Anniversaries are hard, and pairing it with abandonment makes it even harder to process. Characters don’t always get closure, and that’s a large part of the reason these spirits haven’t left the site of their death. Still, sometimes, the universe gives us something to make the pain a little more bearable. And it often comes from examining those standing around us. It comes from allowing ourselves a true moment of vulnerability. To not only feel the pain, but to do something about it.

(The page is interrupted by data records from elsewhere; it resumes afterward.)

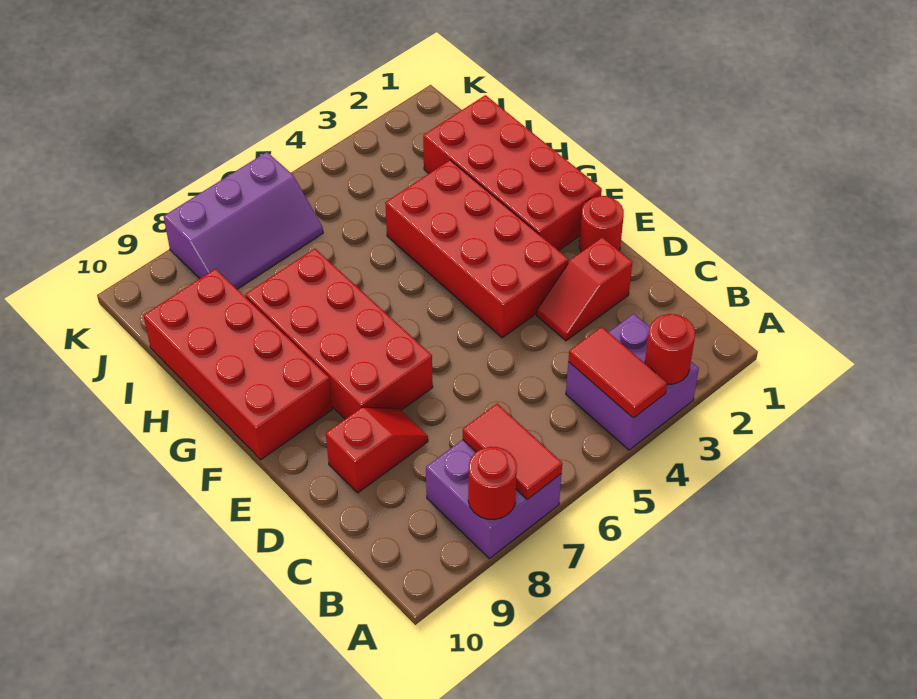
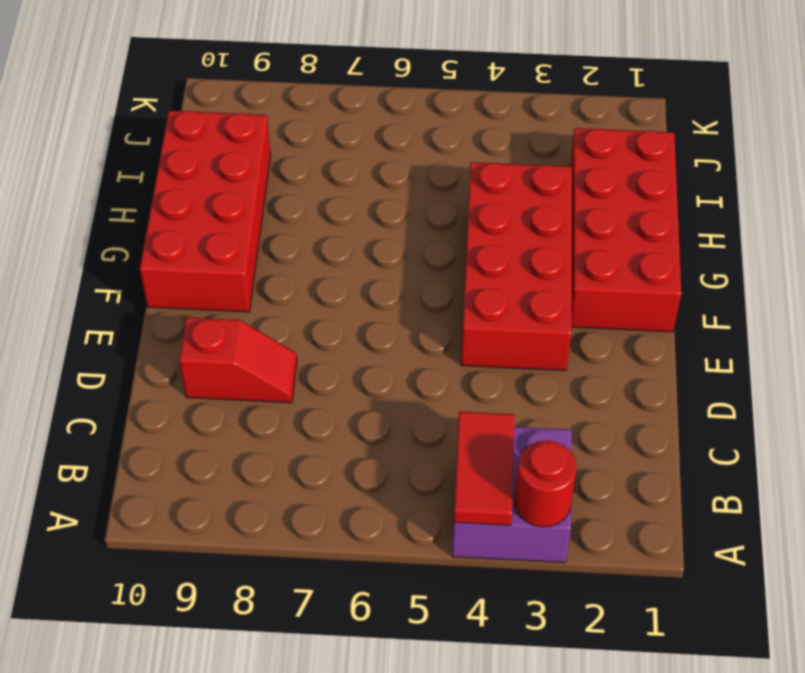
none -> purple 2x2 brick [426,440,561,559]
none -> red 1x2 slope [537,237,632,341]
none -> red 1x1 round brick [579,196,624,252]

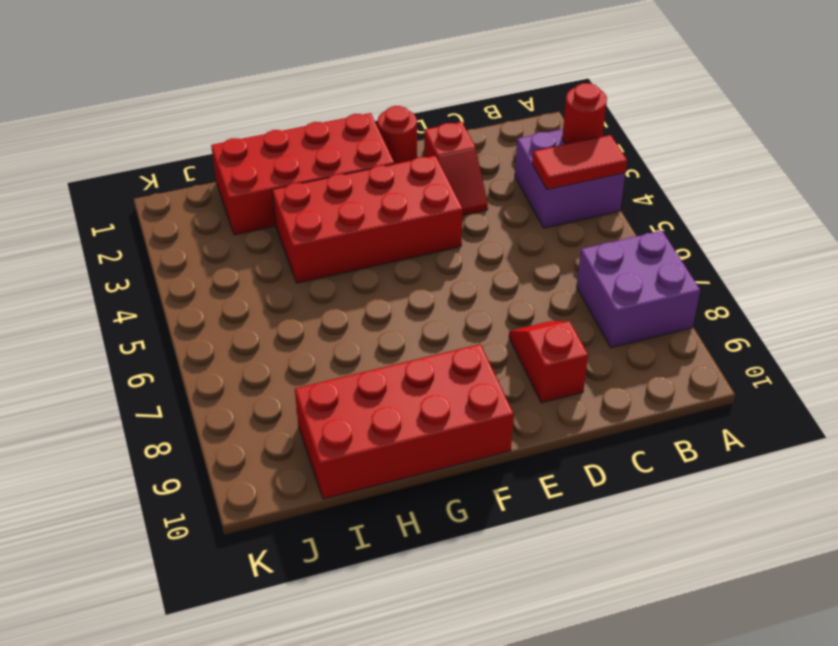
none -> red 2x4 brick [245,249,433,419]
none -> purple 2x3 slope [164,152,323,289]
none -> red 1x2 tile [463,404,562,499]

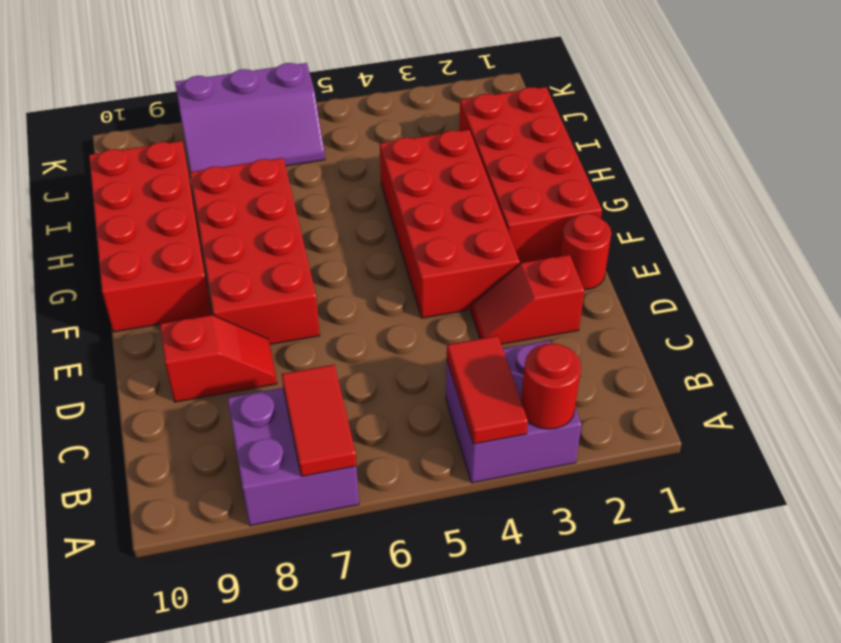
none -> red 1x1 round brick [468,447,517,520]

“Thorapy 2: Abandonment Issues” Signals That Thor’s Going to Be Okay

Ghosts Season 4, Episode 11, “Thorapy 2: Abandonment Issues,” takes Thor back to therapy. It also ships Pete off to find Thor’s former shipmates for answers. What could possibly go wrong? Other than the slightest delay, which is a huge hindrance to guaranteeing Pete will make it back home in time before he disappears. It’s in that moment of uncertainty, throughout the episode where Devan Chandler Long visibly shows us how concerned Thor is.

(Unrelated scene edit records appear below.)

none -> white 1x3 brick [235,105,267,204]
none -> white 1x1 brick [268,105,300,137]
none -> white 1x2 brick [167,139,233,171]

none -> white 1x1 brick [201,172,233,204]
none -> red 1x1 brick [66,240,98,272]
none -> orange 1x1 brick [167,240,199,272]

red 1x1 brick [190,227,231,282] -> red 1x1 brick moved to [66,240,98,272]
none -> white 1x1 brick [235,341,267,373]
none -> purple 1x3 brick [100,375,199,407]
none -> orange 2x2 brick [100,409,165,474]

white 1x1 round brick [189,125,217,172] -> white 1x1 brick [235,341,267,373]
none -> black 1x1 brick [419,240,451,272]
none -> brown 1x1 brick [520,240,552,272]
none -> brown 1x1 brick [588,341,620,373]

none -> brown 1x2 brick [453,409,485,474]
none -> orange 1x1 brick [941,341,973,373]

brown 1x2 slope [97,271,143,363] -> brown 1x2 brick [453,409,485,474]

So, when he learns the truth about why his shipmates left him and that it wasn’t intentional, it doesn’t hold a candle to the ache he felt when he believed he’d never see Pete again. In last week’s episode, Thor tells Hetty that he’s always looked out for her. And in this week’s, it’s clear that he understands people are looking after him, too. Pete’s willingness to travel, Sam’s decision to put herself through another embarrassing therapy session, and the accidental miscount tell us that for once, he’s going to be okay.

When the anniversary of his abandonment rolls around again, he’s likely not going to be screaming, messing with the lights, and chopping off arms in the midst of his sorrow. He might still mope a bit because trauma never leaves us fully. But it’ll be significantly easier for him to take that rage and put it into something more meaningful, more heartfelt. Long is always hilarious in his embodiment of Thor. But as someone who’ll always take sincerity over comedy, his ability to transform with a single look in his eyes and the slight change in his tone never fails to floor me. The performance is what brings Thor’s sincerity to the center, and authenticates that he means every word he’s speaking. Pete being alive matters far more to him than the truth about his past.

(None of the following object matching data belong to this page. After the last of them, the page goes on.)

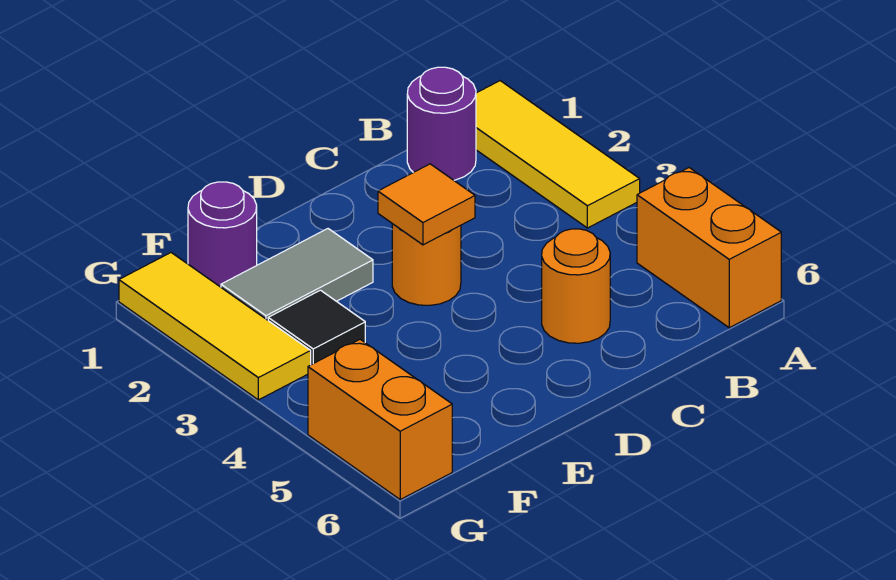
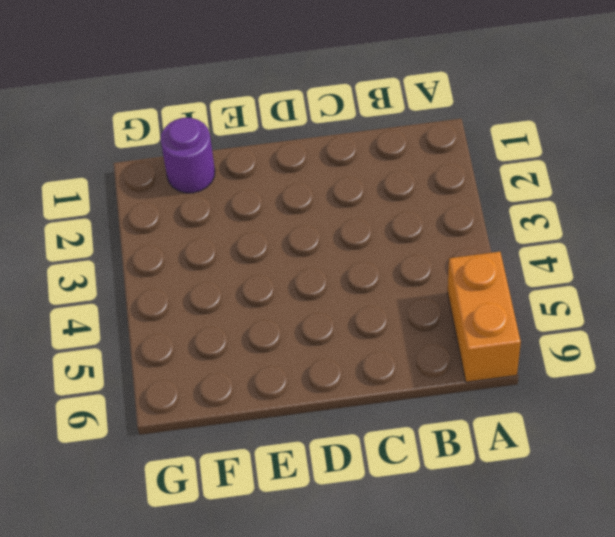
none -> yellow 1x3 tile [476,81,640,228]
none -> purple 1x1 round brick [407,67,476,180]

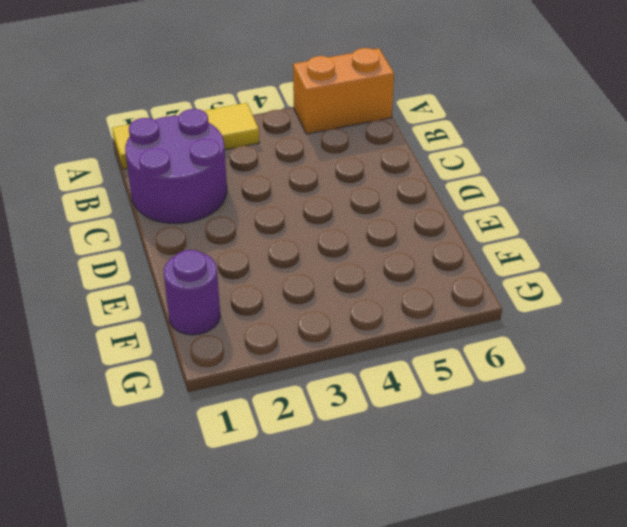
purple 2x2 round brick [125,109,227,224] -> purple 1x1 round brick [407,67,476,180]
none -> orange 1x1 round brick [542,229,610,343]
none -> orange 1x1 round brick [392,224,461,305]

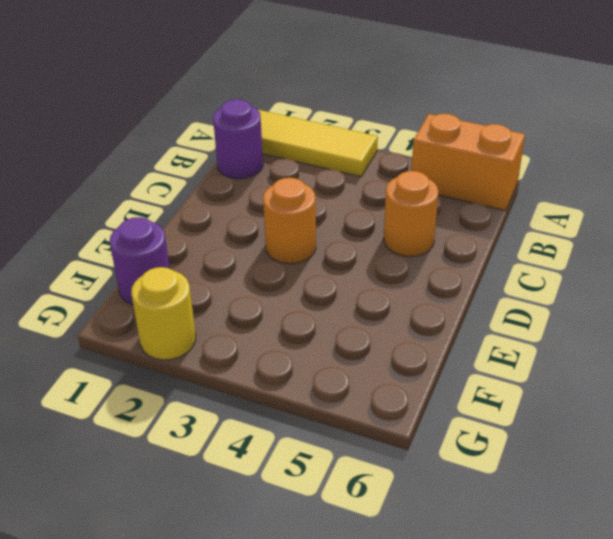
yellow 1x1 round brick [131,267,196,360] -> yellow 1x3 tile [119,253,311,400]
none -> grey 1x2 tile [221,229,373,320]
none -> black 1x1 tile [268,290,365,365]

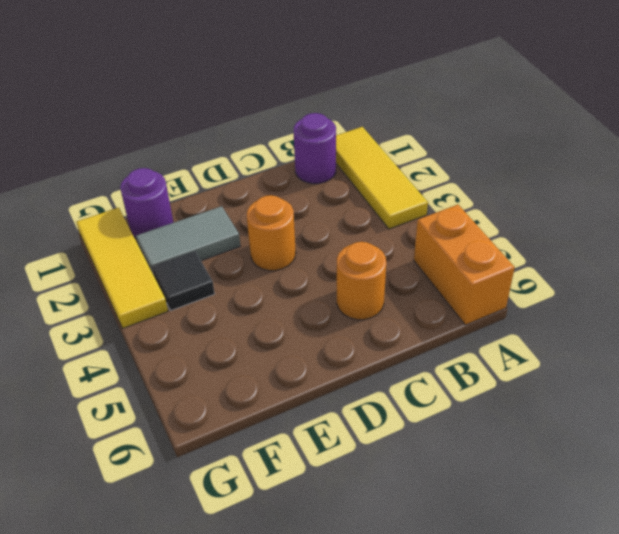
none -> orange 1x2 brick [308,339,452,499]
none -> orange 1x1 tile [378,164,475,245]

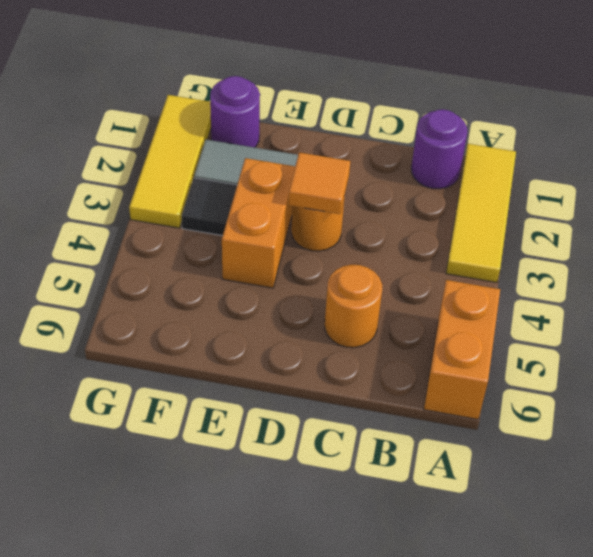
orange 1x2 brick [222,158,295,288] -> orange 1x2 brick moved to [308,339,452,499]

What he has with the ghosts here at Woodstone Mansion isn’t just a purgatory by chance. It’s a family because they choose to look out for one another. Things could’ve been a lot different if each of them didn’t have a heart bigger than the hell they’re stuck in. They choose to be a family, and Thor, of all characters, holds back the most. So, thankfully, Ghosts Season 4, Episode 11, “Thorapy 2: Abandonment Issues,” shows us otherwise with the bit of closure he gets and what he does with the truth he learns.